Несколько дней спустя группа «Гольф» получила из Лондона приказ приготовить в Брюсселе убежище для двух агентов, которые вскоре прибудут из Англии. Каким путем они явятся и какое им поручено задание, не сообщалось. В то время у нас имелся плацдарм в Брюсселе – благодаря F2087, который жил там с 1942 года, оставаясь под контролем Вилли. Благодаря обширным связям F2087 со многими вождями так называемой «Белой армии» – крупнейшей группы бельгийского Сопротивления – мы получали подробную информацию об их деятельности.
Теперь в Брюссель отправился сам Вилли, чтобы как можно быстрее подготовить надежное, тщательно замаскированное убежище. Я намеревался поставить дело так, чтобы новоприбывшие оставались на свободе под опекой F2087 и начали работу, используя его связи. Последующие шаги зависели бы от развития событий. Мы проинформировали Лондон о приготовлениях в Брюсселе и вскоре получили подробные инструкции. В Бельгию будут заброшены два агента – Брут и Аполлон, – а нам сообщался пароль, с помощью которого они откроются нам в Брюсселе. В конце октября группе «Гольф» велели ждать Брута и Аполлона в течение трех ближайших дней и помочь им перебраться из Брюсселя в Голландию.
До того момента я действовал исходя из предположения, что двум этим людям надлежит наладить контакты в Бельгии, поэтому последний приказ – а именно переправить их в Голландию – оказался неожиданным. Мы не видели смысла в новой тактике – сбрасывать в Бельгии агентов, которым следовало действовать в Голландии, ведь им придется совершить рискованный переход через границу – и с тревогой ждали развития событий. Я временно отправил Вилли в Брюссель и в целях контроля организовал прямую линию связи между Брюсселем и Дрибергеном.

## Исходные данные:
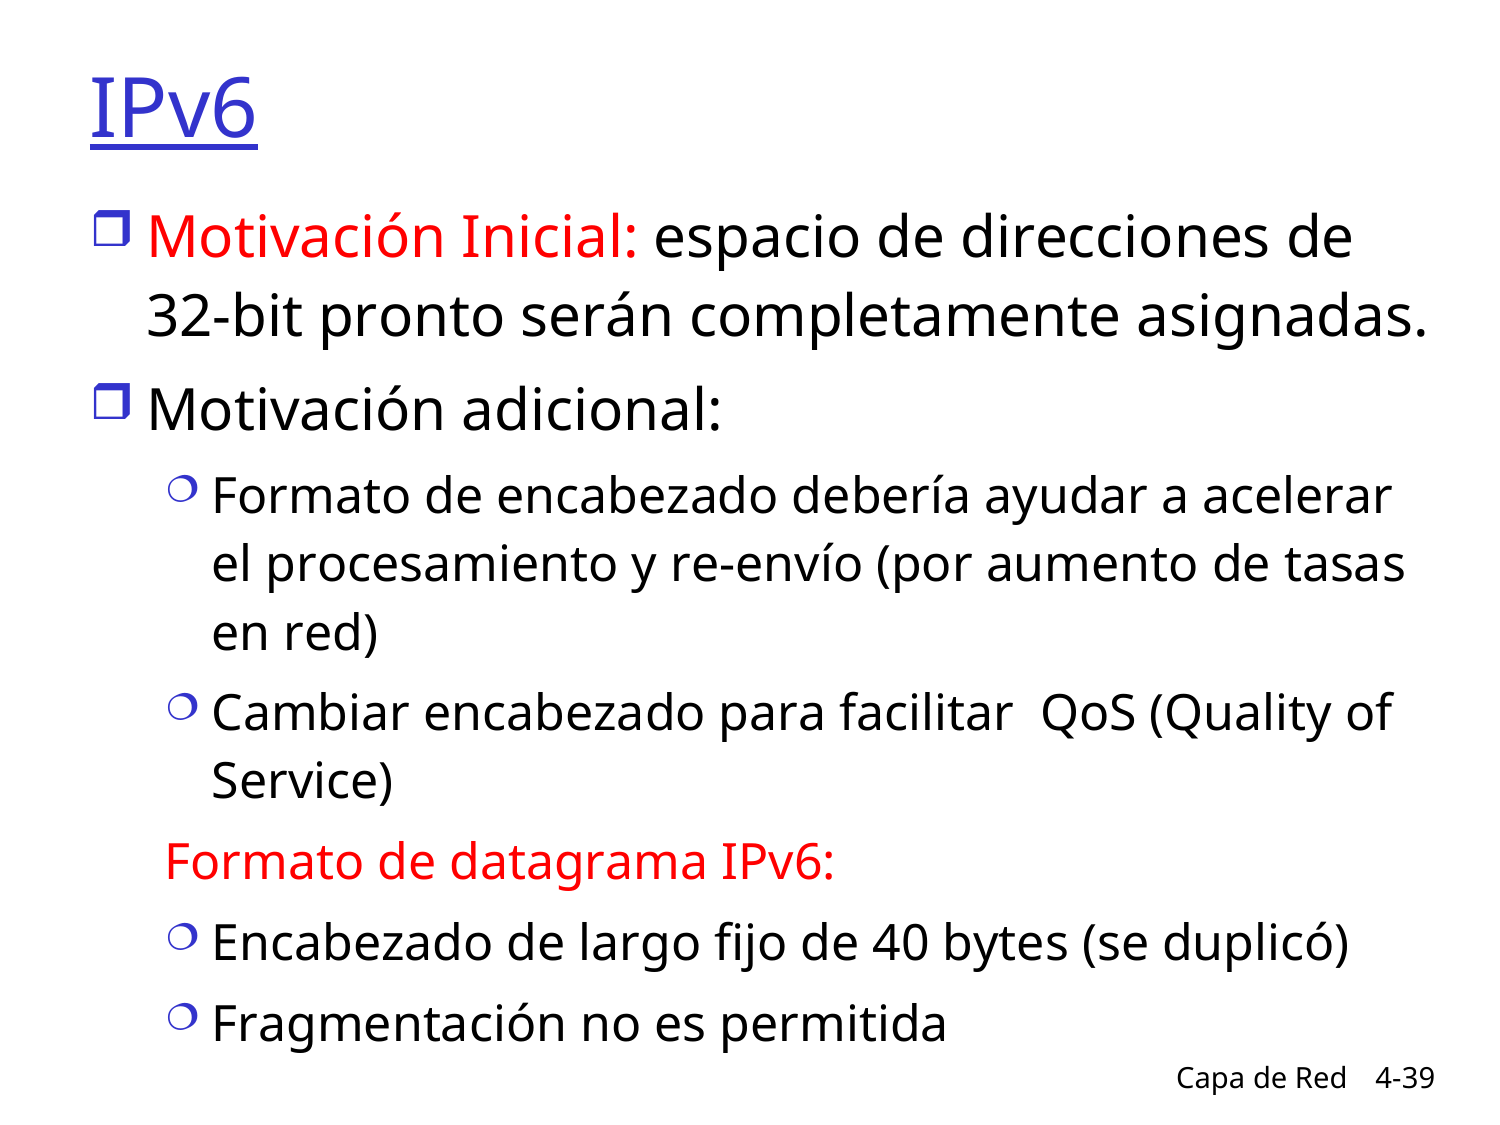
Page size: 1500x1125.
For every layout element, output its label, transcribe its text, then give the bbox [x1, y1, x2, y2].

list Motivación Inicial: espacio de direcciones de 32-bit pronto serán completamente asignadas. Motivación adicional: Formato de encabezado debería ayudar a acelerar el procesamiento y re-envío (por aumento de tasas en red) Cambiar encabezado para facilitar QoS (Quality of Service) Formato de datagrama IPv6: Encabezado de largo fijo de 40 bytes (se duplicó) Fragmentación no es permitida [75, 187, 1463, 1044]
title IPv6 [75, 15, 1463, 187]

## Задание A:
Как в отрывке о брюссельском убежище названа крупнейшая группа бельгийского Сопротивления?
## Задание B:
Выпишите из отрывка о брюссельском убежище фрагмент, который открывается словами «Теперь в Брюссель» и завершается словами «Брюсселя в Голландию.».

## Письменный ответ A:
«Белая армия».

## Письменный ответ B:
Теперь в Брюссель отправился сам Вилли, чтобы как можно быстрее подготовить надежное, тщательно замаскированное убежище. Я намеревался поставить дело так, чтобы новоприбывшие оставались на свободе под опекой F2087 и начали работу, используя его связи. Последующие шаги зависели бы от развития событий. Мы проинформировали Лондон о приготовлениях в Брюсселе и вскоре получили подробные инструкции. В Бельгию будут заброшены два агента – Брут и Аполлон, – а нам сообщался пароль, с помощью которого они откроются нам в Брюсселе. В конце октября группе «Гольф» велели ждать Брута и Аполлона в течение трех ближайших дней и помочь им перебраться из Брюсселя в Голландию.